La macchina più grande del mondo prende una pausa. A partire dal 14 febbraio l’acceleratore di particelle Large Hadron Collider (Lhc) del Cern di Ginevra si riposerà per almeno 15 mesi per tornare al lavoro con il doppio dell’energia e fasci di particelle ancora più ricchi, pronto a catturare i segreti della “nuova fisica”. Il fermo tecnico della macchina che ha permesso di scoprire il bosone di Higgs era previsto fin dall’inizio per consentire le operazioni di manutenzione e gli aggiornamenti che nel 2015 le permetteranno di tornare al lavoro nel pieno delle sue forze. Lo stop scatterà alle 6 del mattino di giovedì 14 febbraio, quando termineranno le collisioni, si legge nel sito del Cern e nel sito Lhc Italia dell’Istituto Nazionale di Fisica Nucleare (Infn). L’ultimo fascio di particelle circolerà invece all’alba di sabato 16 febbraio. Quindi cominceranno i lavori che renderanno la macchina ancora più potente.
La macchina è stata progettata per funzionare all’energia di 14.000 miliardi di elettronvolt e alla temperatura di 272 gradi sotto lo zero. Le collisioni ottenute in queste condizioni estreme sono il laboratorio ideale per generare particelle sconosciute, capaci di rivelare territori ancora inesplorati della fisica. E’ questo, quindi, l’obiettivo al quale ricercatori e tecnici lavoreranno in vista del ritorno in funzione dell’acceleratore, nel 2015. Si chiude quindi la prima fase dell’avventura dell’acceleratore dei record. Acceso nel settembre 2008, ha superato ogni aspettativa accelerando i protoni che scorrono al suo interno. Da allora la macchina ha battuto un record dopo l’altro, spostando la leadership della fisica delle particelle dagli Stati Uniti all’Europa.
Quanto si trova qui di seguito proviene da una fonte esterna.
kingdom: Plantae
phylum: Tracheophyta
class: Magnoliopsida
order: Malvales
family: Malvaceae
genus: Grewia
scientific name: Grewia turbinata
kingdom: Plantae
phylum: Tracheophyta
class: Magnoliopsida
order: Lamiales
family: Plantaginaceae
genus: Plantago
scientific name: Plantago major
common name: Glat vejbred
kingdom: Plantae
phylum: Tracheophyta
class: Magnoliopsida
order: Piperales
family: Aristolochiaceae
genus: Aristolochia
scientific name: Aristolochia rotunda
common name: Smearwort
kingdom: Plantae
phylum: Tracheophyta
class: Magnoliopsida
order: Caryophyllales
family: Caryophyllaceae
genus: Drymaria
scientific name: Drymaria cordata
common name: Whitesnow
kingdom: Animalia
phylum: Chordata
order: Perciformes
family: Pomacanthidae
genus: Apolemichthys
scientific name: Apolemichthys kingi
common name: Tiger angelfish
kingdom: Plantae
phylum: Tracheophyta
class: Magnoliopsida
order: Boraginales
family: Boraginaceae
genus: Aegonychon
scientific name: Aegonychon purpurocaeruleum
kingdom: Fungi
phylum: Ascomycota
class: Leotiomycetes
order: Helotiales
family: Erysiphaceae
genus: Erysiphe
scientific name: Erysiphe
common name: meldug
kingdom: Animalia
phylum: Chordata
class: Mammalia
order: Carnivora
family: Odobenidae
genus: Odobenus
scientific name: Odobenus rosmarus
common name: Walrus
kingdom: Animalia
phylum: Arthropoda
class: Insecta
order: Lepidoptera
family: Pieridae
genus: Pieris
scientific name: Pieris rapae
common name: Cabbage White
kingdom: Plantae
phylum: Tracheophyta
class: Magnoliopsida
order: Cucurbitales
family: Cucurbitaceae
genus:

Il contributo italiano è stato notevole: il direttore della ricerca del Cern è infatti italiano, così come i responsabili internazionali di cinque esperimenti sui sei condotti nell’acceleratore. Complessivamente sono circa 600 i ricercatori italiani che lavorano all’Lhc, coordinati dall’Infn. Tanto che, osserva il presidente dell’Infn, Fernando Ferroni, “ci possiamo vantare delle grandi responsabilità che i nostri ricercatori stanno ricoprendo e del contributo cruciale al funzionamento dei rivelatori e alle scoperte scientifiche ottenute”.